- AUD/USD has run into resistance at 0.7100 amid skyrocketing Australian inflation.
- The RBA could find an interest rate spike of 3.60% by June in CY2023.
- Weaker US yields weigh on the US dollar as the Fed is expected to announce a smaller rate hike.
The AUD/USD pair has hit the round-level resistance of 0.7100 for the first time in the past five months amid new highs in Australian inflation of 7.8% year on year for the fourth quarter of CY2022. The annual CPI has been released stronger than expectations of 7.5% and the previous release of 7.3%. On a quarterly basis, inflation has risen to 1.9% versus the consensus of 1.6% and the previous version of 1.8%.
There is no denying that a higher-than-expected Australian inflation rate will force the Reserve Bank of Australia (RBA) to raise interest rates further at its monetary policy meeting in February. An Australian Financial Review poll of 34 economists shows that RBA Governor Philip Lowe will raise interest rates further to 3.60%. The RBA is expected to raise its Official Cash Rate (OCR) by 25 basis points (bps) in February and June. One of the outcomes of the study is also that the first post-pandemic rate cut will come into effect in March 2024.

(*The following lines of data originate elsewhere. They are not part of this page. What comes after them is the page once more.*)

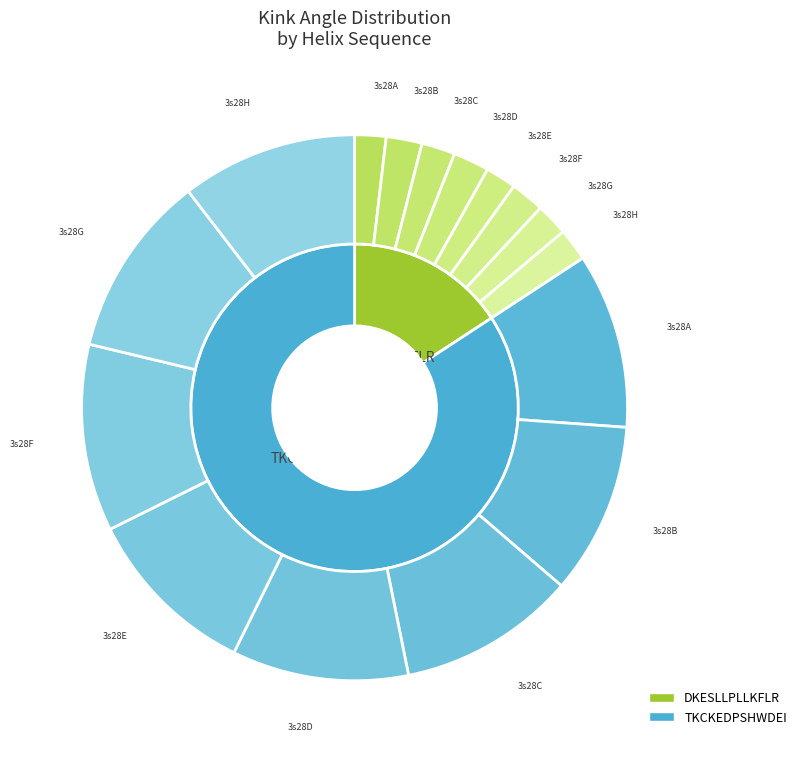

Which has a higher value, TKCKEDPSHWDEI (3s28A) or DKESLLPLLKFLR (3s28A)?

TKCKEDPSHWDEI (3s28A)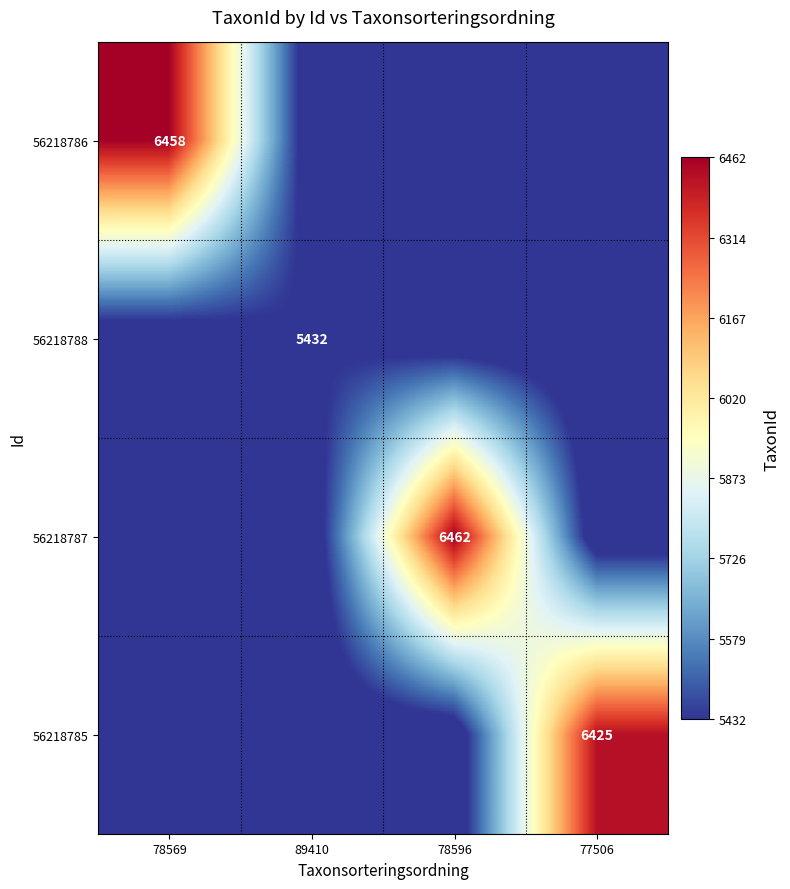

Is the value of 56218785 at 77506 greater than the value of 56218786 at 78569?

No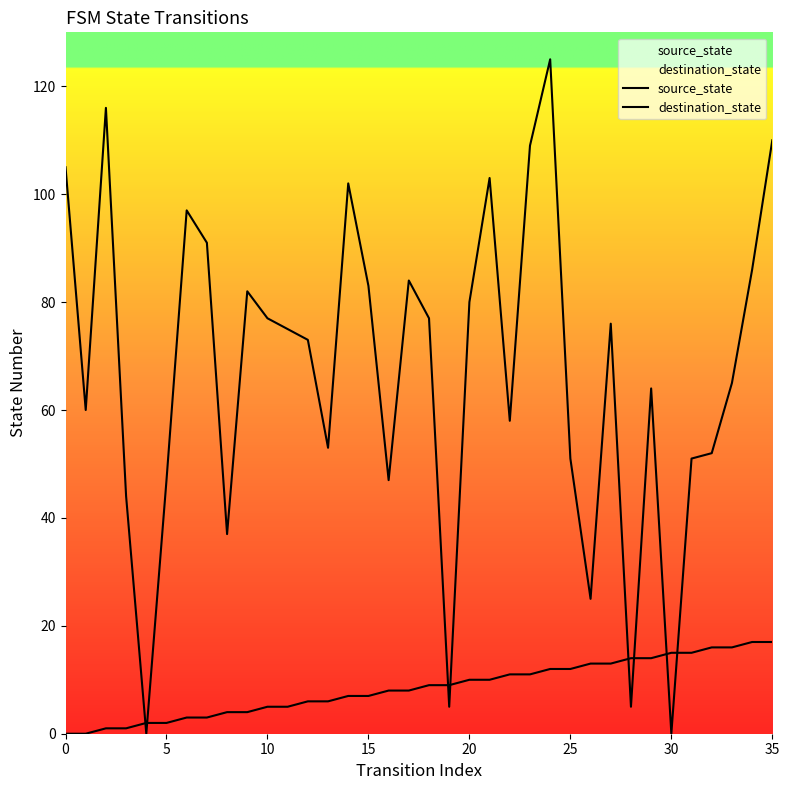

What is the approximate value of source_state at 33?

16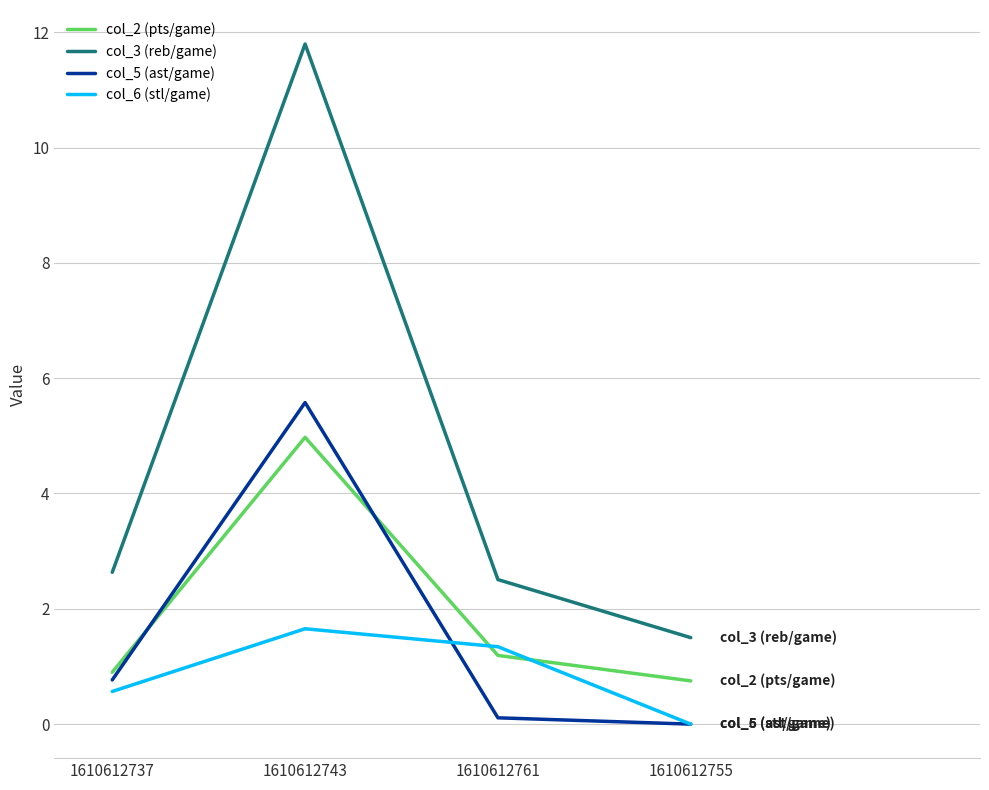

Count the number of data series in this chart.

4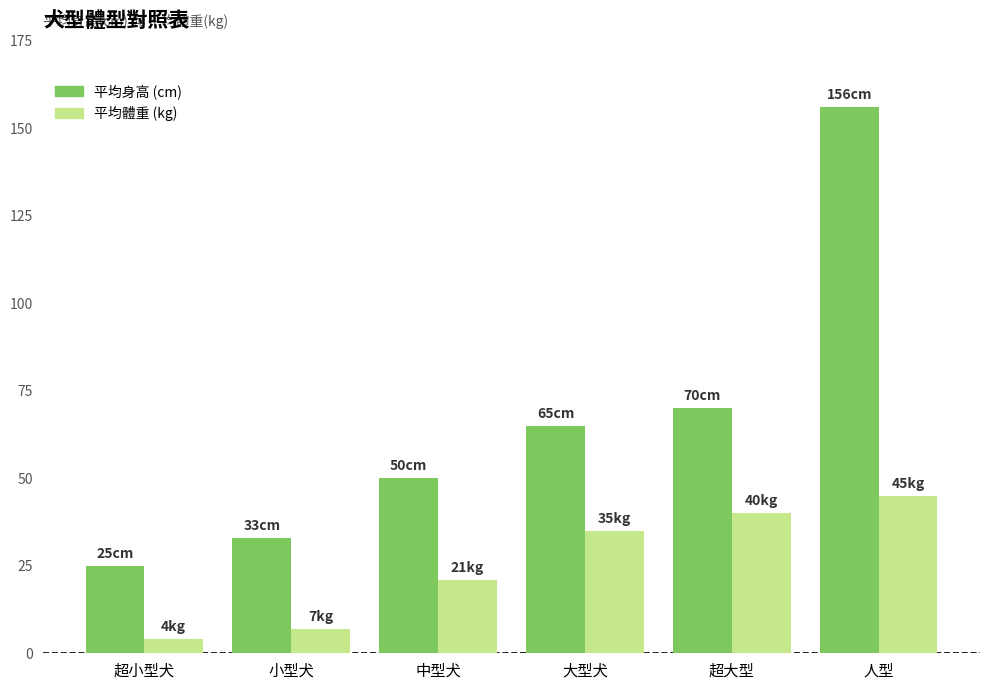

What is the spread (max minus min) of values at 中型犬?

29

Earlier this week, Australian treasurer Jim Chalmers said the worst part of the country’s inflationary crisis was over. He believes “the Australian economy will begin to soften somewhat this year and that is the inevitable likely consequence of higher interest rates and a slowing global economy.” New highs in inflation indicate that the interest rate peak has not yet been found and that the worst is not yet over.

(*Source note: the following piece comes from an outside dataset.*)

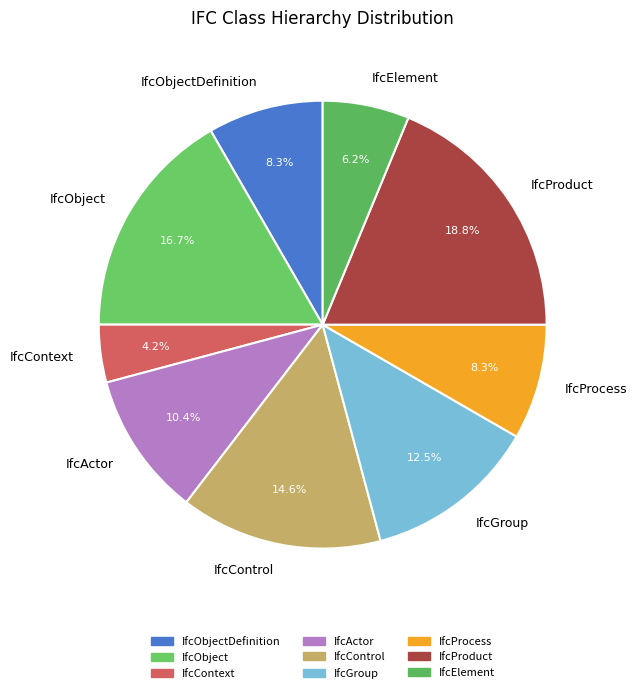

Do IfcObject and IfcElement together represent more than half of the pie?

No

Meanwhile, S&P500 futures have witnessed a marginal recovery after a sharp decline in early Asia. Despite the lack of signs of recovery in the US 500 equity basket futures, risk-perceived assets are still at risk and investors may want to avoid them further. The US Dollar Index (DXY) is struggling to stay above the immediate resistance of 101.50, weighed down by weaker returns. The growing likelihood of a smaller interest rate hike by the Federal Reserve (Fed) in its monetary policy in February is also affecting the US dollar.